# Aim of the exercise
Only one stretch of the records below should be repeated. It starts with the line containing "M474,1126L494,1133L483,1165L463,1158Z" and goes on through the line containing "M564,1021L963,1116C1050,1129 1139,1138 1227,1135C1276,1133", exactly as written.

# Excerpted data
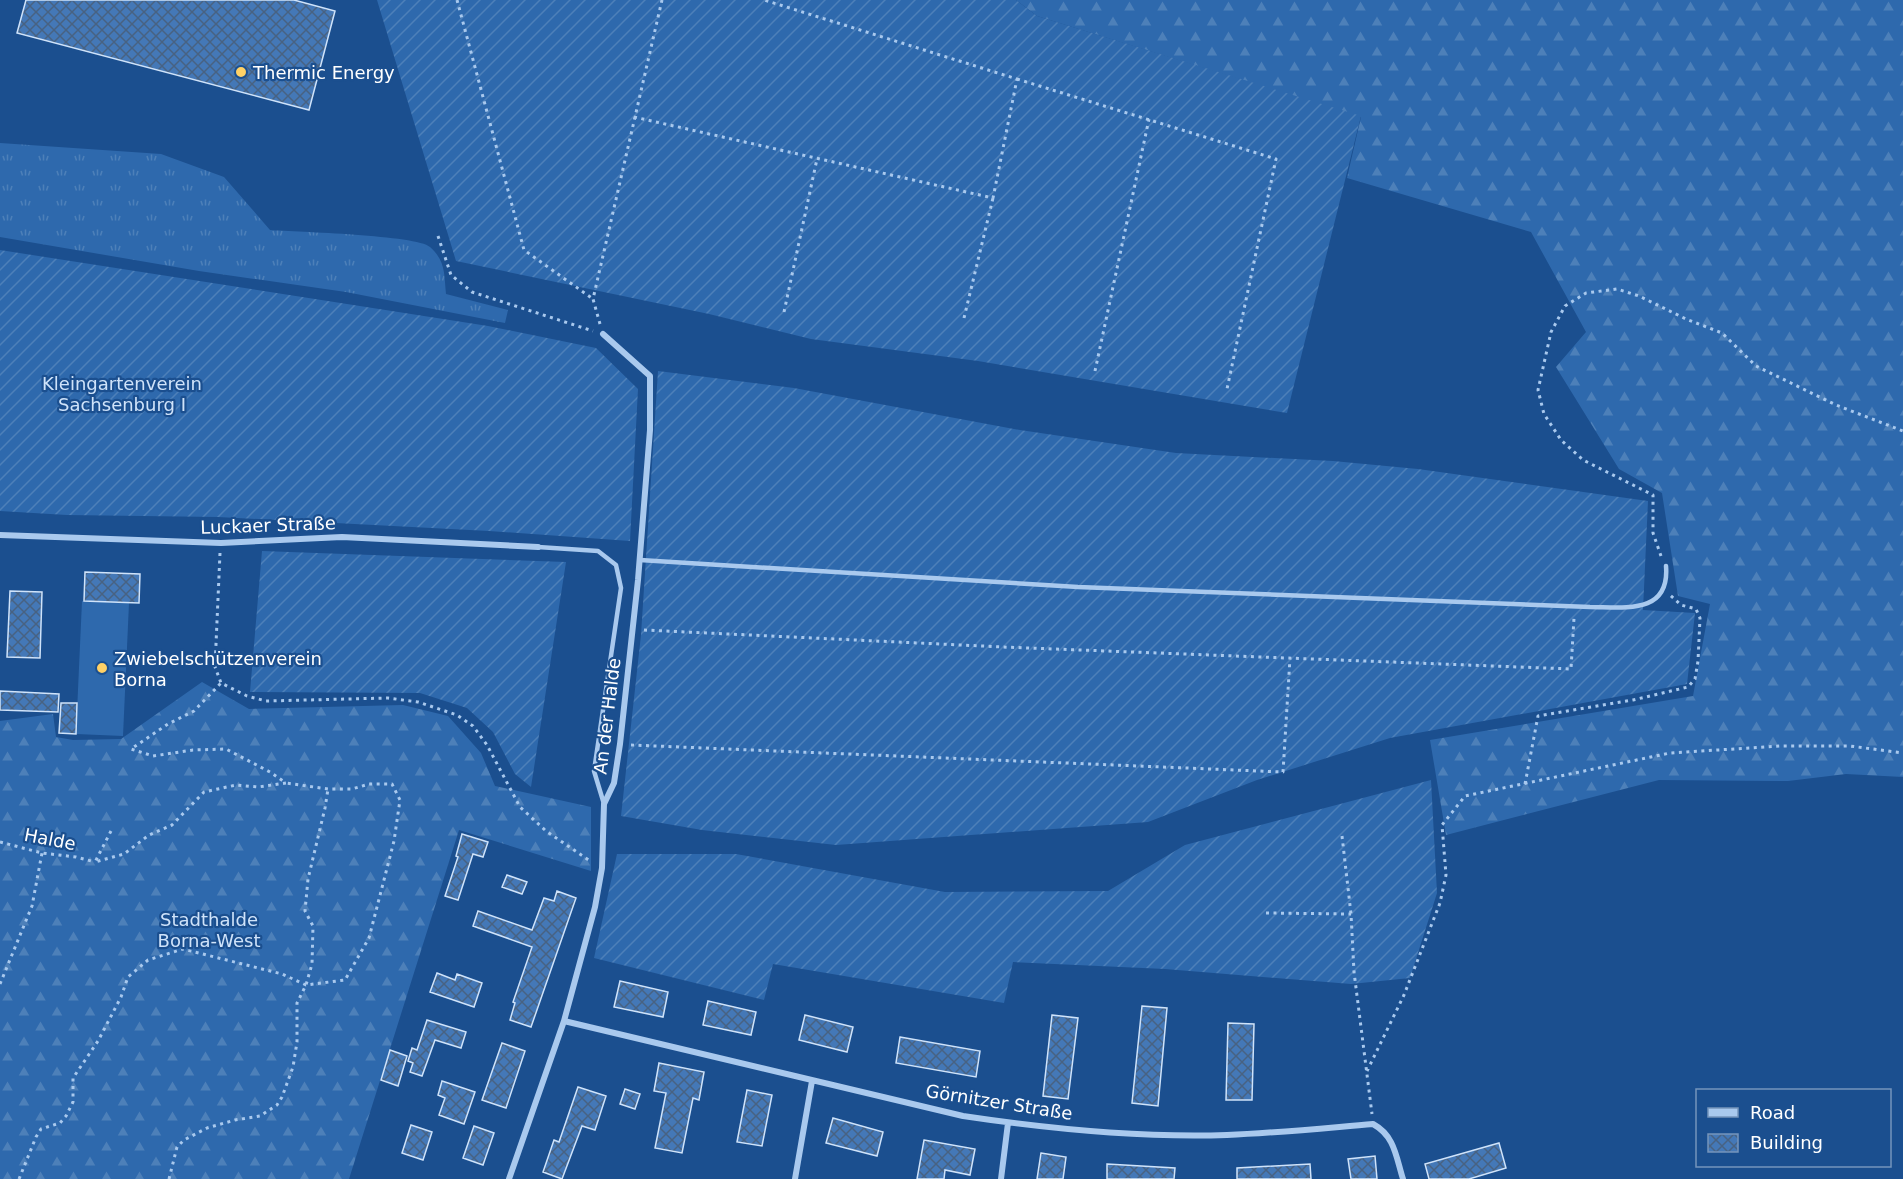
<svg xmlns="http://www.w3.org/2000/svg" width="1903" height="1179" font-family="'DejaVu Sans',sans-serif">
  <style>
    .grass { fill: url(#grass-tufts) }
    .forest { fill: url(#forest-firs) }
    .garden { fill: url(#garden-furrows) }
    .pitch { fill: #2e69ad }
    .building { fill: url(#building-cross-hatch); stroke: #cfe3fa; stroke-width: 1.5 }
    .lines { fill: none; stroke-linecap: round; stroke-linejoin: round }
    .path { stroke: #a9c9ee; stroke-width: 3; stroke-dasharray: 3 4.5; stroke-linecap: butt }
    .service { stroke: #a9c9ee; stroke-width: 4.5 }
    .minor { stroke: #a9c9ee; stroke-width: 6 }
    .poi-dot { fill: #ffd166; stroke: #1b4f8f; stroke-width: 2 }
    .labels { text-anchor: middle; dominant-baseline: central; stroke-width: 4.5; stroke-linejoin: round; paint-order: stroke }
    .poi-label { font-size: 18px; fill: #fff; stroke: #1b4f8f; text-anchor: start }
    .park-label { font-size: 18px; fill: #cfe3fa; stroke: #1b4f8f }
    .street-label { font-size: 18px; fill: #fff; stroke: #1b4f8f }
  </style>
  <defs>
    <pattern id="grass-tufts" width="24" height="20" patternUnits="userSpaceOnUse" patternTransform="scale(1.5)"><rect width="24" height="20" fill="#2e69ad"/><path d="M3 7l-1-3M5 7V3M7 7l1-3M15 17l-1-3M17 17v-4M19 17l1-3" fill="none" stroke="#4d80b9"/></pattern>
    <pattern id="forest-firs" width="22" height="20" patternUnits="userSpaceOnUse" patternTransform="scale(1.5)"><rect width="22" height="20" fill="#2e69ad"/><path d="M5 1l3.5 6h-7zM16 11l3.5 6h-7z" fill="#4d80b9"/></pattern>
    <pattern id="garden-furrows" width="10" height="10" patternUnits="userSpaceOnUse" patternTransform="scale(1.5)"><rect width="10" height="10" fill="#2e69ad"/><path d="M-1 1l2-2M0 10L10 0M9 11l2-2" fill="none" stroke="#4d80b9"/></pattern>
    <pattern id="building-cross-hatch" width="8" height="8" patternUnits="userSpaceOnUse" patternTransform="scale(1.5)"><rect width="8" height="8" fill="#4478b7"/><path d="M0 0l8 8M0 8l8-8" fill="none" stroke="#486282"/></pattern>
  </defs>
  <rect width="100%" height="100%" fill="#1b4f8f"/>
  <path class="grass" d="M0,143L161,154L224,177L270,230C296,232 417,235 430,247C446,261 444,275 446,294L508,310L505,323L346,292L199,271L0,237Z"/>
  <path class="forest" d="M1016,0H1903V777L1846,774L1788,781L1659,780L1446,835L1430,740L1693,696L1710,604L1678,596L1662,493L1619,469L1556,367L1586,332L1531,232L1347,178L1361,117L1037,16Z
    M202,682L249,709L403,705L448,716L481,753L495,786L591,807V871L459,830L349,1179H0V721L53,714L56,737L73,740L121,739Z"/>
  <path class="garden" d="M377,0H1016L1037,16L1361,116L1287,413L978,361L811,339L709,314L456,261Z
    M0,250L488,326L596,348L638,389L630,541L489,531L218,517L67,515L0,511Z
    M658,371L794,388L1020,430L1176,453L1333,461L1418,469L1648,501L1643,610L1695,613L1687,684L1390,738L1257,780L1148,822L836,845L702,830L621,816L641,635Z
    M262,551L566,562L531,787L515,774L493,732L467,708L420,693L250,692Z
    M1431,780L1437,893L1410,978L1351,984L1165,969L1013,962L1004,1003L773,964L764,1000L594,958L617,854H736L945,892L1108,891L1185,845Z"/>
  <path class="pitch" d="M82,601L129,603L123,736L76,734Z"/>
  <path class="building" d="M26,0H294L335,11L309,110L17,33Z
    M85,572L140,574L139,603L84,601Z
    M10,591L42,592L40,658L7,657Z
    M0,691L59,694L58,712L0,710Z
    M61,703H77L76,734L59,733Z
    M462,834L488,842L483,857L473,854L458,900L445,896L458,857L456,856Z
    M507,875L527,882L522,894L502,887Z
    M557,891L576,898L531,1027L510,1020L515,1003L513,1002L532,947L473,926L478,911L532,930L544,898L554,901Z
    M437,973L455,980L457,974L482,983L474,1007L430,992Z
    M620,981L668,992L663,1017L614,1007Z
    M708,1001L756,1012L751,1035L703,1025Z
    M1142,1006L1167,1008L1158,1106L1132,1103Z
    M805,1015L853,1027L847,1052L799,1040Z
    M1052,1015L1078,1018L1068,1099L1043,1096Z
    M427,1020L466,1032L461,1048L435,1040L422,1076L410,1072L413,1063L408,1061L412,1048L417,1050Z
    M1228,1023L1254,1024L1252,1100H1226Z
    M900,1037L980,1051L976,1077L896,1063Z
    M502,1043L525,1051L506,1108L482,1100Z
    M390,1050L407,1056L398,1086L381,1080Z
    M659,1063L704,1072L699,1100L693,1098L682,1153L655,1148L666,1093L654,1091Z
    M442,1081L475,1092L464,1124L439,1115L445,1098L438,1095Z
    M578,1087L606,1096L595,1130L582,1126L562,1179L543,1172L554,1140L559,1142Z
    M625,1089L640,1094L635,1109L620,1104Z
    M747,1090L772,1095L762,1146L737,1142Z
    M833,1118L883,1132L877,1156L826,1143Z
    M411,1125L432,1132L423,1160L402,1153Z
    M474,1126L494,1133L483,1165L463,1158Z
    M924,1140L975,1149L970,1175L945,1170L944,1179H917Z
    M1499,1143L1506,1168L1469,1179H1429L1425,1164Z
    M1041,1153L1066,1157L1063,1179H1037Z
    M1375,1156L1377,1179H1351L1348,1159Z
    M1107,1164L1175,1168L1174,1179H1107Z
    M1310,1164L1311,1179H1237V1168Z"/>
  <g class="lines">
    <path class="path" d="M457,0L524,250L593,299
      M1017,79L1276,159L1227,389
      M634,117L993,198L1017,79L764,0
      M438,236L451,275L472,292L593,331
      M784,312L817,159
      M964,318L993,198
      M600,324L593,299L662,0
      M1095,371L1149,119
      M220,553L215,667L221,683L247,696L266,701L388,698L418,702L457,715L473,726L487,745L520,807L546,831L590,861
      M1661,556L1653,533V495L1583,460L1561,440L1544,414L1538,390L1551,332L1565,306L1586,293L1617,289L1639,296L1686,319L1722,333L1756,366L1836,405L1903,431
      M644,630L1003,647L1571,669L1574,618
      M631,745L1283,772L1290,658
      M1525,784L1538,716L1633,700L1688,687L1695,679L1698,661L1700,618L1696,609L1681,605L1669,594
      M111,831L95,862L124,854L149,835L172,825L204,792L236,785L258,787L286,783L270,772L226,749L193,750L153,756L131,749L168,724L194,711L221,683
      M1342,836L1351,914L1354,972L1372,1114
      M0,842L42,853L76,857L95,862
      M1266,913L1351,914
      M0,984L32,906L42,853
      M1367,1071L1404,995L1440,903L1446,875L1442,825L1465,796L1670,753L1781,746H1850L1903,753
      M19,1179L36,1137L41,1129L60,1123L66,1116L73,1102V1078L98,1041L121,997L128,977L148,960L183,949L282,974L306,985L345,980L369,938L394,841L400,800L392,784H369L352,789H328L286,783
      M169,1179L177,1147L184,1140L207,1128L235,1120L260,1116L277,1105L282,1097L293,1067L297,1042V1003L306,985L312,964L313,926L305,911L308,879L325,808L328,789"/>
    <path class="service" d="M538,547L598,551L616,565L621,588L594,771L604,804
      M640,560L1078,587L1590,607C1624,607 1670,615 1666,566"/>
    <path class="minor" d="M0,535L221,543L342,537L538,547
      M564,1021L963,1116C1050,1129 1139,1138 1227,1135C1276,1133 1325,1128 1373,1124C1395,1136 1396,1157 1403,1179
      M509,1179L564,1021L595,907L602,868L604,804L614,783L620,744L638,580L650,430V376L603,334
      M795,1179L812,1081
      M1001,1179L1008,1123"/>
  </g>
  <g class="poi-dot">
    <circle cx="241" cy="72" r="6"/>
    <circle cx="102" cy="668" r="6"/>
  </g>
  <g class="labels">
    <g class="poi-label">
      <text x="253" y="72">Thermic Energy</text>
      <text x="114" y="658">Zwiebelschützenverein<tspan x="114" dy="21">Borna</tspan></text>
    </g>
    <g class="park-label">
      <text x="122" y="383">Kleingartenverein<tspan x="122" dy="21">Sachsenburg I</tspan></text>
      <text x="209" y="919">Stadthalde<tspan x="209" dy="21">Borna-West</tspan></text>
    </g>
    <g class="street-label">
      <text transform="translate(268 525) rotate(-2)">Luckaer Straße</text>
      <text transform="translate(607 716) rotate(-83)">An der Halde</text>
      <text transform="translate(50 839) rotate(11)">Halde</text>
      <text transform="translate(999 1102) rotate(9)">Görnitzer Straße</text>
    </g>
  </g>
  <rect x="1696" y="1089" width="195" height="78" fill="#1b4f8f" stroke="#7695bc" stroke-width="1.5"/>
  <rect x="1708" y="1108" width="30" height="9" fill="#a9c9ee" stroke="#7695bc" stroke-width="1.5"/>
  <text x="1750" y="1119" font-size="18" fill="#ffffff">Road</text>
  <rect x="1708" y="1134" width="30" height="18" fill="url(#building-cross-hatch)" stroke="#7695bc" stroke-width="1.5"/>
  <text x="1750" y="1149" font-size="18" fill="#ffffff">Building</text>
</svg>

# Response to the exercise
    M474,1126L494,1133L483,1165L463,1158Z
    M924,1140L975,1149L970,1175L945,1170L944,1179H917Z
    M1499,1143L1506,1168L1469,1179H1429L1425,1164Z
    M1041,1153L1066,1157L1063,1179H1037Z
    M1375,1156L1377,1179H1351L1348,1159Z
    M1107,1164L1175,1168L1174,1179H1107Z
    M1310,1164L1311,1179H1237V1168Z"/>
  <g class="lines">
    <path class="path" d="M457,0L524,250L593,299
      M1017,79L1276,159L1227,389
      M634,117L993,198L1017,79L764,0
      M438,236L451,275L472,292L593,331
      M784,312L817,159
      M964,318L993,198
      M600,324L593,299L662,0
      M1095,371L1149,119
      M220,553L215,667L221,683L247,696L266,701L388,698L418,702L457,715L473,726L487,745L520,807L546,831L590,861
      M1661,556L1653,533V495L1583,460L1561,440L1544,414L1538,390L1551,332L1565,306L1586,293L1617,289L1639,296L1686,319L1722,333L1756,366L1836,405L1903,431
      M644,630L1003,647L1571,669L1574,618
      M631,745L1283,772L1290,658
      M1525,784L1538,716L1633,700L1688,687L1695,679L1698,661L1700,618L1696,609L1681,605L1669,594
      M111,831L95,862L124,854L149,835L172,825L204,792L236,785L258,787L286,783L270,772L226,749L193,750L153,756L131,749L168,724L194,711L221,683
      M1342,836L1351,914L1354,972L1372,1114
      M0,842L42,853L76,857L95,862
      M1266,913L1351,914
      M0,984L32,906L42,853
      M1367,1071L1404,995L1440,903L1446,875L1442,825L1465,796L1670,753L1781,746H1850L1903,753
      M19,1179L36,1137L41,1129L60,1123L66,1116L73,1102V1078L98,1041L121,997L128,977L148,960L183,949L282,974L306,985L345,980L369,938L394,841L400,800L392,784H369L352,789H328L286,783
      M169,1179L177,1147L184,1140L207,1128L235,1120L260,1116L277,1105L282,1097L293,1067L297,1042V1003L306,985L312,964L313,926L305,911L308,879L325,808L328,789"/>
    <path class="service" d="M538,547L598,551L616,565L621,588L594,771L604,804
      M640,560L1078,587L1590,607C1624,607 1670,615 1666,566"/>
    <path class="minor" d="M0,535L221,543L342,537L538,547
      M564,1021L963,1116C1050,1129 1139,1138 1227,1135C1276,1133 1325,1128 1373,1124C1395,1136 1396,1157 1403,1179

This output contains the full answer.